In the MARC record, two fields, 260 and 264, are used for describing information about the publication, printing, distribution, issue, release, or production of the resource. The use of these two fields are different in the two cataloging rules, AACR2 (The Anglo-American Cataloging Rules, 2nd edition) and RDA (Resource Description and Access) that replaces AACR2. In the period of AACR2, all publisher and distributor information should be described in 260 subfield b, where multiple subfields can be used when there are more than one publishers/distributors. In the RDA rules, however, the 264 field should be used and different functions (primarily publication and distribution in the previous context) are distinguished by the second indicator of this field. One of the issues with the AACR2 rules is that it does not require publisher names to be transcribed just as what is displayed in the resource: catalogers have the freedom to omit or abbreviate some name components, such as “publishers” and “limited.” In certain ways, the RDA rules is more consistent with how publishers are supposed to be dealt with in a more modern information infrastructure: that publishers should be recorded in more consistent and structure manners and not mixing with other types of entities (especially distributors but also printers and issuers).

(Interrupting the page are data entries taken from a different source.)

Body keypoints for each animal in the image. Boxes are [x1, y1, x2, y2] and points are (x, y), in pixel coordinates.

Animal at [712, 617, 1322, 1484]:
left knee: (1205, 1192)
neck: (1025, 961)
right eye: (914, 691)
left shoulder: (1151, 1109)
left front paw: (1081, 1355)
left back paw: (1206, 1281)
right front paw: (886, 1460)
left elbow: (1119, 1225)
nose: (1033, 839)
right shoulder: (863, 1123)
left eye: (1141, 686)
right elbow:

But in practice, the majority of library bibliographic records were produced under AACRS rules, which are almost impossible to be transformed into RDA rules because we do not know what name components were omitted or abbreviated.
While how publisher names are described (inconsistently) in the MARC format is just one barrier to the identification of publishers that is relatively easy to solve, a real challenge in the present project is the history of the publishing industry. In the real-world context, what is described in 260/264 subfield b is just an imprint, which, by definition, is the unit that publishes, no matter what the unit is (it could be a publisher, or a brand or branch that is owned by the publisher, or an individual person that publishes the resource). For example, in this link, you can see all imprints that are owned by Penguin Random House, which BTW, was merged from Penguin Group and Random House in 2013, two of the largest publishers in the American publishing market.
Throughout the history of the publishing industry, publishers have been merging and splitting, just like the example of Penguin Random House. They might acquire a different publisher in total, or just some brands (imprints) owned by another publisher. And in some rare cases, an imprint was sold to a different publisher but was sold back to its original owner later. Shown below is a slice of data manually collected by Cecilia about the history of Wiley, another major publisher in America.
[A slice of the history of Wiley]
From this imprint-centered view, a publisher is a higher level entity than imprints that includes all its child entities in a given time. In other words, quite unlike other bibliographic concepts, such as works (“great works are timeless”), publishers or imprints exist in a temporal framework. But this is a huge challenge for this project, partly because the idea of temporality is extremely difficult to be combined with network analysis methods. While I cannot give any solution at this time for this difficulty, this will be an interesting topic to be further addressed in my works.